Analysis of using feedback loops to explain the circadian oscillator in drosophila paper

Using feedback loops to explain the circadian oscillator in Drosophila Introduction The report is about a study that was conducted to investigate how different models explain how the PER-TIM activation of dClk mRNA occurs in Drosophila. It is known that the circadian clock in Drosophila is controlled by five different genes: period (per), timeless (tim), double-tim (dbt), Drosophila Clock (dClk) and Cycle (Cyc). Of the five genes, per, tim and dClk are routinely expressed.
The highest quantities of dClk mRNA are synthesized very late at night and also in the early hours of the morning, while the highest quantities of per and tim mRNA are synthesized in the early hours of the evening. However, there is a considerable delay between when the peak levels of the per and tim mRNA are synthesized and when per and tim levels reach peak production late in the evening. The reason for this is the phosphorylation that destabilizes the PER, causing it to undergo dimerization with TIM. This occurs in the nucleus.

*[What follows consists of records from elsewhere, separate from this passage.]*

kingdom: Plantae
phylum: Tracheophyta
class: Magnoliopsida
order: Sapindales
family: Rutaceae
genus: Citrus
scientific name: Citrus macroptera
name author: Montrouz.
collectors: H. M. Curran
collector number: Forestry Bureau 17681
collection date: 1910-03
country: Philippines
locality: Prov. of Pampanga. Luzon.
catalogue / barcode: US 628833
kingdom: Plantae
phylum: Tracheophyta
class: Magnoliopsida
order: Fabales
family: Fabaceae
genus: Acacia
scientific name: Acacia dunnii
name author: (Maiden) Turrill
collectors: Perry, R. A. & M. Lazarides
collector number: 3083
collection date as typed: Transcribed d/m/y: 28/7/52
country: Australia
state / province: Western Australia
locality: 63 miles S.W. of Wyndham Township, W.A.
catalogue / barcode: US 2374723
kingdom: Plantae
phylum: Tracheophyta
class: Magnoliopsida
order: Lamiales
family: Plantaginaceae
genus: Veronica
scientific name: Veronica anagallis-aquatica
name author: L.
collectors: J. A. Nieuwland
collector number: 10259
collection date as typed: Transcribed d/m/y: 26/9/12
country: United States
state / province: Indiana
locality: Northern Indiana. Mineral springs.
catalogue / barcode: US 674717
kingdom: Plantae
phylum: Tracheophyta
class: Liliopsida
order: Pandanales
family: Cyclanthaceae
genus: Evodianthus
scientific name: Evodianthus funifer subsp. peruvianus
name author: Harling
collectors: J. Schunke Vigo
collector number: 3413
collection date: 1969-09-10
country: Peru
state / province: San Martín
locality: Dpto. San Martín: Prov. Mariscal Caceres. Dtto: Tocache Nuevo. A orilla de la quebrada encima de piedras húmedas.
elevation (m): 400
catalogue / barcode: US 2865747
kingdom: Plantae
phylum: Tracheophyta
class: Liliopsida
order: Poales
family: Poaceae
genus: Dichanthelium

There is little that is known with regards to how dClk mRNA is regulated. Previous studies have found low quantities of dClk mRNA in Drosophila that do not have functioning PER and TIM, indicating that PER and TIM are also responsible for activating dClk.
Study and results
This study involved measuring the levels of dClk mRNA levels in various mutant gene combinations. The results showed that the mutant genes did not display highly varying quantities of dClk mRNA over the circadian clock (Glossop, Lyons and Hardin).
The lack of dClk-dependent-PER alongside the relatively high levels of dClk mRNA proves that PER-dependent dClk is not activated by localization of an activator in the nucleus. mRNA quantities in the dClk mutants were measured to prove that the activation of dClk was not as a result of PER-TIM dimmers being formed due to low quantities of per and tim in dClk mutants. Results from this measurement found that the levels of dClk mRNA were almost similar to the peak level of dClk mRNA found in wild flies, proving that dClk is activated by PER-TIM via derepression.
The negative feedback loop can be used to explain the observations made above. In this, the formation of PER-TIM dimers leads to sequestering of dCLK-CYC dimers that in turn hinder the CLK-CYC from functioning properly. This ultimately causes the derepression of dClk transcription.
The reduction of PER-TIM quantities in the early hours of the morning causes dimerization of dCLK-CYC. These dimers cause repression of dClk, resulting in a reduction of dClk mRNA levels by the time the day ends. This occurs along with the increase in the quantities of per and tim mRNA. In the evening, the reducing quantities of dClk mRNA occurs with the reduction of dCLK-CYC quantities resulting in a reduction in the transcription of per and tim and an increase in dClk mRNA buildup. This cycle is then repeated again when the quantities of PER and TIM in the nucleus increases.
Conclusion:
The results obtained from the study proved that the per-tim mechanism is responsible for the dClk circadian loop in Drosophila.
Reference:
Glossop, N. R., L. C. Lyons and P. E. Hardin. ” Interlocked feedback loops within the Drosophila circadian oscillator.” Science 22 October 1999: 766.